Order that the Applicant pay the Respondent's costs of this application as agreed or assessed.
schedule 2
FAMILY LAW ACT 1975
IN THE FAMILY COURT OF AUSTRALIA
AT PARRAMATTA File No. (P)PAC2095/2014
BETWEEN
MS FIELD (Applicant)
AND
MR KINGSTON (Respondent)
21 November 2019
Before The Honourable Justice FOSTER
UPON APPLICATION made to the Court AND UPON HEARING Mr Campton SC appearing for and with the Applicant wife and Mr Lloyd SC appearing for and with the Respondent husband«FCA_LD221»
IT IS ORDERED THAT
That within three months from this date the husband pay to the wife, or as she may otherwise direct in writing, the sum of $1,232,616 with interest to accrue on that sum from the due date.
That the husband indemnify the wife from all or any liability arising from the CC loan facility.
That in default of the husband paying the said sum to the wife by the due date, the husband and wife shall do all things necessary to sell the property at S Street, Suburb B for the best price reasonably obtainable and after payment of selling costs and discharge of the mortgages and/or loan advances secured thereon (including CBA home loan, Viridian Line of Credit and CC facility) pay the net proceeds of sale in the following manner and priority:
(a)As to the wife 47.5 per cent of the balance remaining;
(b)As to the wife a further payment of $289,790; and
(c)As to the balance then remaining to the husband.
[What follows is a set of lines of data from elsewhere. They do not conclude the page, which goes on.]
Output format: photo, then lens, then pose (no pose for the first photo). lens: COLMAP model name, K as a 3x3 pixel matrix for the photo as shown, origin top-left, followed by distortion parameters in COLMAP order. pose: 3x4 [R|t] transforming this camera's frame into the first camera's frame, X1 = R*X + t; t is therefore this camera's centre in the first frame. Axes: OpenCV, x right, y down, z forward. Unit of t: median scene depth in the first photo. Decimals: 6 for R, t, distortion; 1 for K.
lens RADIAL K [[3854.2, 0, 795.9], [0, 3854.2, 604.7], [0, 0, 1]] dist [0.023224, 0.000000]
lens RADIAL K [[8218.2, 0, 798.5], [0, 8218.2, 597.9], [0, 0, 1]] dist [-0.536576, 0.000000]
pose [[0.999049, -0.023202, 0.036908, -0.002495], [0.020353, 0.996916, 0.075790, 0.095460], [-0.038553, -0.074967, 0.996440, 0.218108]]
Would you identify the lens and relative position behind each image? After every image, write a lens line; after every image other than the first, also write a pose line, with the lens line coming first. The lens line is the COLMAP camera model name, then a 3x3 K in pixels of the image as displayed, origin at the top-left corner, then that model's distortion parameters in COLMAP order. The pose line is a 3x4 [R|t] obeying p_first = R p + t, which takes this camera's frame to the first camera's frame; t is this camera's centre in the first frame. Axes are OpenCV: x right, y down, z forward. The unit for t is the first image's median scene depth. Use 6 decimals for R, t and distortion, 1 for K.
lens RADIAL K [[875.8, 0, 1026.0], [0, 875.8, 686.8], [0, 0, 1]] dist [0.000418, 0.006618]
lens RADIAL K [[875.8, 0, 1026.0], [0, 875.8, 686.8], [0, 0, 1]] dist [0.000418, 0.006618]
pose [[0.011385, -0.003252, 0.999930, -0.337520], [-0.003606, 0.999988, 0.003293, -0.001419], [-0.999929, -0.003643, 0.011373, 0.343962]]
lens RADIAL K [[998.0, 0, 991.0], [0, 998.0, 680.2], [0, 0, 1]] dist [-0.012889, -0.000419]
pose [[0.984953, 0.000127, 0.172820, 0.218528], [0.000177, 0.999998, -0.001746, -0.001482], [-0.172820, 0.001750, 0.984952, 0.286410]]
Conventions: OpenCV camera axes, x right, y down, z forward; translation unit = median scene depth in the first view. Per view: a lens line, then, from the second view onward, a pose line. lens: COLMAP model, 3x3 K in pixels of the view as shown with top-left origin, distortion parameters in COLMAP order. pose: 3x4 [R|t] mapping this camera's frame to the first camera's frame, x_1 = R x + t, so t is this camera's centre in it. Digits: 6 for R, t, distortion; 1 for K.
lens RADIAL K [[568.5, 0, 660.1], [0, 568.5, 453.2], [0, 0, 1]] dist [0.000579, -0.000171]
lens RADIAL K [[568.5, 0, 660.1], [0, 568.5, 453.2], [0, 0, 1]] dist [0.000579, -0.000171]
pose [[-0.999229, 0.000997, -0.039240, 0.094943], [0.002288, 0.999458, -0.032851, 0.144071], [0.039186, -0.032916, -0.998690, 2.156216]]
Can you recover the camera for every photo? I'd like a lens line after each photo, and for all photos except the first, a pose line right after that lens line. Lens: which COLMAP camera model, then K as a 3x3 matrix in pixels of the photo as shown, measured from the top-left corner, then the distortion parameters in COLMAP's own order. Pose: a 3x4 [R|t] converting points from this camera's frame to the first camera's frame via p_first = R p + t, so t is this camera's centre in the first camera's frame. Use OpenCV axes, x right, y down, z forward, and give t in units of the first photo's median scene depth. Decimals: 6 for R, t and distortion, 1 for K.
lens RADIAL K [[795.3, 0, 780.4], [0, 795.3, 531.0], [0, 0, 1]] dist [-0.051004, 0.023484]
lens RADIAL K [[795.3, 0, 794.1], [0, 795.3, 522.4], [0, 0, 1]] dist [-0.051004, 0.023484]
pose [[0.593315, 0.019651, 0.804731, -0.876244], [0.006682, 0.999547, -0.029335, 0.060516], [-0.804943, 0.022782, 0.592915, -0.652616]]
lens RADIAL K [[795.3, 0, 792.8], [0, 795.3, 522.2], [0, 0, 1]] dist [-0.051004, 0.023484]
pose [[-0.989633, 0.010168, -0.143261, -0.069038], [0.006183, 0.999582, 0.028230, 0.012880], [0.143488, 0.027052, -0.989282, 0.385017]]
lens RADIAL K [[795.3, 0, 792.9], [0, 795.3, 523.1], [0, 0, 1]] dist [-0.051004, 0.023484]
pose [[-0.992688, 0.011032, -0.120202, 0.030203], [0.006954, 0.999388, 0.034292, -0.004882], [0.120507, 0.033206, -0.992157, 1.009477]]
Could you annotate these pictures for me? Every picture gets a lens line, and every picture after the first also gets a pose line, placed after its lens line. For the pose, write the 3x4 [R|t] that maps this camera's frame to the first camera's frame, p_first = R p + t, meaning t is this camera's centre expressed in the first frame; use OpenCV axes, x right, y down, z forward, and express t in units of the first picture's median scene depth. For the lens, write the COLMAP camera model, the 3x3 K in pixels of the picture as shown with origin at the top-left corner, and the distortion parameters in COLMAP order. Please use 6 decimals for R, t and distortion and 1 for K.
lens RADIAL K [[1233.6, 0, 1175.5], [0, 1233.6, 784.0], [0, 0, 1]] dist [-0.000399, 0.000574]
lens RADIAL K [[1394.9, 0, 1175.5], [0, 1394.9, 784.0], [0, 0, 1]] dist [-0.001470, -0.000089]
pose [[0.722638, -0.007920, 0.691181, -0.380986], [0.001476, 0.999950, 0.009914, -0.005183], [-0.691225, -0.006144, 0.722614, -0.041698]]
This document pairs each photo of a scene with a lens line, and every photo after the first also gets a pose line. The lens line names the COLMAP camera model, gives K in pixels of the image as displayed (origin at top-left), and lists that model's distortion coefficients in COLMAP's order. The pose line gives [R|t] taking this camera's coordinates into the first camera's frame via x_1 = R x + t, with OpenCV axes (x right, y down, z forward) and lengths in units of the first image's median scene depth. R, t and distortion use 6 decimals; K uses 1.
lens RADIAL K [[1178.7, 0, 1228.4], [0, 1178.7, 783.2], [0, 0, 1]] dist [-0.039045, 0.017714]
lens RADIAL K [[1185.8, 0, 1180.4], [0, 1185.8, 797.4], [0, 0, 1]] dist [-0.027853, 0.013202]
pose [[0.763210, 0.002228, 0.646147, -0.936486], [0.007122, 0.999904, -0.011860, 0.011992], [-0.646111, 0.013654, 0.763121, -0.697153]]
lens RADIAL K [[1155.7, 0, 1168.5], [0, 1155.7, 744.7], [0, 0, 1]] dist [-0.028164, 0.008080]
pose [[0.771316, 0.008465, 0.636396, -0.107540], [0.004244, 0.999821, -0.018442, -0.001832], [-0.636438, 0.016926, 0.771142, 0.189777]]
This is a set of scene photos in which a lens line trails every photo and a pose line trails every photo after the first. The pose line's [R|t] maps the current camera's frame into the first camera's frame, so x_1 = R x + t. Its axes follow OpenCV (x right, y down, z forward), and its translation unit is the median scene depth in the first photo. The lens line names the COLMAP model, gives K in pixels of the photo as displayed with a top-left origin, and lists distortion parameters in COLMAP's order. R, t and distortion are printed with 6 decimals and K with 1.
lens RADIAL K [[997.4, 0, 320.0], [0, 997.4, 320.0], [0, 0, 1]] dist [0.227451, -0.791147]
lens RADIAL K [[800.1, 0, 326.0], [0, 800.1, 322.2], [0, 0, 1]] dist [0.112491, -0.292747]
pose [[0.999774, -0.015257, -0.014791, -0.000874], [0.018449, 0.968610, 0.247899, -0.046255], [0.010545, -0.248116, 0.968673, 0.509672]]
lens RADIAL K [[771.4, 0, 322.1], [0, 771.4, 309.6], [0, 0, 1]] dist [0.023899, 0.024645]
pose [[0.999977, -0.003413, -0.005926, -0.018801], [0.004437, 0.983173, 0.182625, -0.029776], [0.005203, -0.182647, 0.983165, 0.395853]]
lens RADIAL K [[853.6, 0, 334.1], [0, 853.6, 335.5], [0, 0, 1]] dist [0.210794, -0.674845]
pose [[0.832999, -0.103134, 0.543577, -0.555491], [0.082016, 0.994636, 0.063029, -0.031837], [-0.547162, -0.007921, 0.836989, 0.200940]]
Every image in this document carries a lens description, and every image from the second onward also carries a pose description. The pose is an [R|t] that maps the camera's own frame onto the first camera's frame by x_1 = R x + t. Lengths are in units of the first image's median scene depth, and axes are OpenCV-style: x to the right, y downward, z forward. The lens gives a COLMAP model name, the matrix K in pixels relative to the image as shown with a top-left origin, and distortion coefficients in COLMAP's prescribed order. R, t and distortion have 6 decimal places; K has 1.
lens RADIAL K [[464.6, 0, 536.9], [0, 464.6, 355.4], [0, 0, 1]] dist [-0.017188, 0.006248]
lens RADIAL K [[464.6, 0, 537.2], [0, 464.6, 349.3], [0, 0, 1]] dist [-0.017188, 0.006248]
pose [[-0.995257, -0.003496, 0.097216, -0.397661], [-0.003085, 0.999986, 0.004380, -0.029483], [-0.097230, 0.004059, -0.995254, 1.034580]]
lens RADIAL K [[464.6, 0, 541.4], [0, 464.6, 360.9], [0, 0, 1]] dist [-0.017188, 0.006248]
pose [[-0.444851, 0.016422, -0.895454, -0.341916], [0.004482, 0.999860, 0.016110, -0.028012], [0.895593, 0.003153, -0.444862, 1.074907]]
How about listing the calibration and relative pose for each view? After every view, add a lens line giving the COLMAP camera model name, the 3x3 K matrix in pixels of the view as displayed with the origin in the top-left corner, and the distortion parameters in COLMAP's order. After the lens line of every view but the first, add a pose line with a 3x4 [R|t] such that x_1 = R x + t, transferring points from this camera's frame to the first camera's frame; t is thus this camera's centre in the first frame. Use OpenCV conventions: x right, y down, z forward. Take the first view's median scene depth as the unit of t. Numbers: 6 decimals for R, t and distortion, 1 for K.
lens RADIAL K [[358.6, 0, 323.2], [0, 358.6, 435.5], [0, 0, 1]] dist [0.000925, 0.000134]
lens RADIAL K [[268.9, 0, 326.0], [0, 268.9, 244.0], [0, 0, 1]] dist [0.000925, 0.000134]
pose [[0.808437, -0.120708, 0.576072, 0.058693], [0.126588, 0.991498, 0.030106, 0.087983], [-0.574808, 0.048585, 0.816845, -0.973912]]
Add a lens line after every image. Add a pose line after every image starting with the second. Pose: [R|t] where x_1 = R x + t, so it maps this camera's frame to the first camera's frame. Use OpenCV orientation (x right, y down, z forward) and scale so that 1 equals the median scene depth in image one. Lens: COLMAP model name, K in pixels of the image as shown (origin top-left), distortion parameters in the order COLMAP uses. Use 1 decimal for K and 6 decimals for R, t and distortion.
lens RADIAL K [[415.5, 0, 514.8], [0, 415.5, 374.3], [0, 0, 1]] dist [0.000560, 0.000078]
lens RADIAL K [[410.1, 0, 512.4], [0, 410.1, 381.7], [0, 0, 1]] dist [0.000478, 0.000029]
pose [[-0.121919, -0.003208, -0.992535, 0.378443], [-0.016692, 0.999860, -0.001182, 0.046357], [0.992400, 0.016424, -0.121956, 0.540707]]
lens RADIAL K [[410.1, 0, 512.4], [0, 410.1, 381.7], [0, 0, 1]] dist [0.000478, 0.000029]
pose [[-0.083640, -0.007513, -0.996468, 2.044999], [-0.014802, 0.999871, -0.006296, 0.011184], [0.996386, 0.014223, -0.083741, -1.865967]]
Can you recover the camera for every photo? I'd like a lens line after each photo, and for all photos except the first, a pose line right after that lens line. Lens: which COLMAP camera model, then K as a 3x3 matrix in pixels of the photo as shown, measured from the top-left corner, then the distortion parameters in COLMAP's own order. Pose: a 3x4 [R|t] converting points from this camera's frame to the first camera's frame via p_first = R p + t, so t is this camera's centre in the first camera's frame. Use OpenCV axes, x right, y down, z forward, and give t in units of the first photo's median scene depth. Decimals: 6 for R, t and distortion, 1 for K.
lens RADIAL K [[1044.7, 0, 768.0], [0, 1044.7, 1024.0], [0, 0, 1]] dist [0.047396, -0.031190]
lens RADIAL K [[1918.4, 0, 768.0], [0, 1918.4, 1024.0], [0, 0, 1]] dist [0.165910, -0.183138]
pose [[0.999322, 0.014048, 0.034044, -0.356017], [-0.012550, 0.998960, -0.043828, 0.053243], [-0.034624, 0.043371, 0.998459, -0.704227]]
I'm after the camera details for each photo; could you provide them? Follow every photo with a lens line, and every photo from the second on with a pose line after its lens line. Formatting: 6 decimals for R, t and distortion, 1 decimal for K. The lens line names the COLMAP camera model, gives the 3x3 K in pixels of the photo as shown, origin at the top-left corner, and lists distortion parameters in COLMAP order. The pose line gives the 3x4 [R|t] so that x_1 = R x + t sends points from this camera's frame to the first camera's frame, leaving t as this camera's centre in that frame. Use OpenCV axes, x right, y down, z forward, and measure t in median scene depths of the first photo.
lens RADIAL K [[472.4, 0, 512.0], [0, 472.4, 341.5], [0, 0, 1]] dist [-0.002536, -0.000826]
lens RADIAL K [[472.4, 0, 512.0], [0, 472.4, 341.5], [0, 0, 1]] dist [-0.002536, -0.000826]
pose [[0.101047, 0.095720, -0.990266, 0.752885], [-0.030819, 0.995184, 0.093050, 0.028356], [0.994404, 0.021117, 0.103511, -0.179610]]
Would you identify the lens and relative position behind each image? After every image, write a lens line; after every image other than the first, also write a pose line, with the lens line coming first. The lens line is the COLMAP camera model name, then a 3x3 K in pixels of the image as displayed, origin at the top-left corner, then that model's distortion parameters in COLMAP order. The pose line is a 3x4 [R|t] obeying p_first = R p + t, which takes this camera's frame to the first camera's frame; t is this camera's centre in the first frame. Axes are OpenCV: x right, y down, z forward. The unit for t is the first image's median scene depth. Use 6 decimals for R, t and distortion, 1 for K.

That pending sale of the Suburb B property, the husband pay all outgoings in relation to the property as they fall due and payable and pay as they fall due and payable principle (if any) and interest payments on the borrowings set out hereunder and maintain the balances of the said borrowings at or below the balances set out hereunder:
CC facility $151,777
CBA mortgage Suburb B $299,133
Viridian Line of Credit $264,192
That in the event that the Suburb B property is sold to facilitate the payment to the wife, and not otherwise, the wife shall reimburse the husband a sum equivalent to 47.5 per cent of any additional personal income tax assessed as against the husband by reason of an additional capital gain income being included in his, otherwise, assessable taxable income for the relevant year with such payment to be made to the husband within 28 days of the wife being provided with a copy of the husband’s personal income tax return for the relevant year and a copy of the income tax assessment notice for the relevant year with interest to accrue as and from the due date of such payment.
Liberty to apply as to implementation or enforcement of these order.
That the wife’s application for spouse maintenance be dismissed.
All outstanding applications be dismissed.
The matter be removed from the active pending cases list.
All subpoenaed documents produced and all exhibits tendered in these proceedings be returned at the expiration of one calendar month unless an appeal is lodged.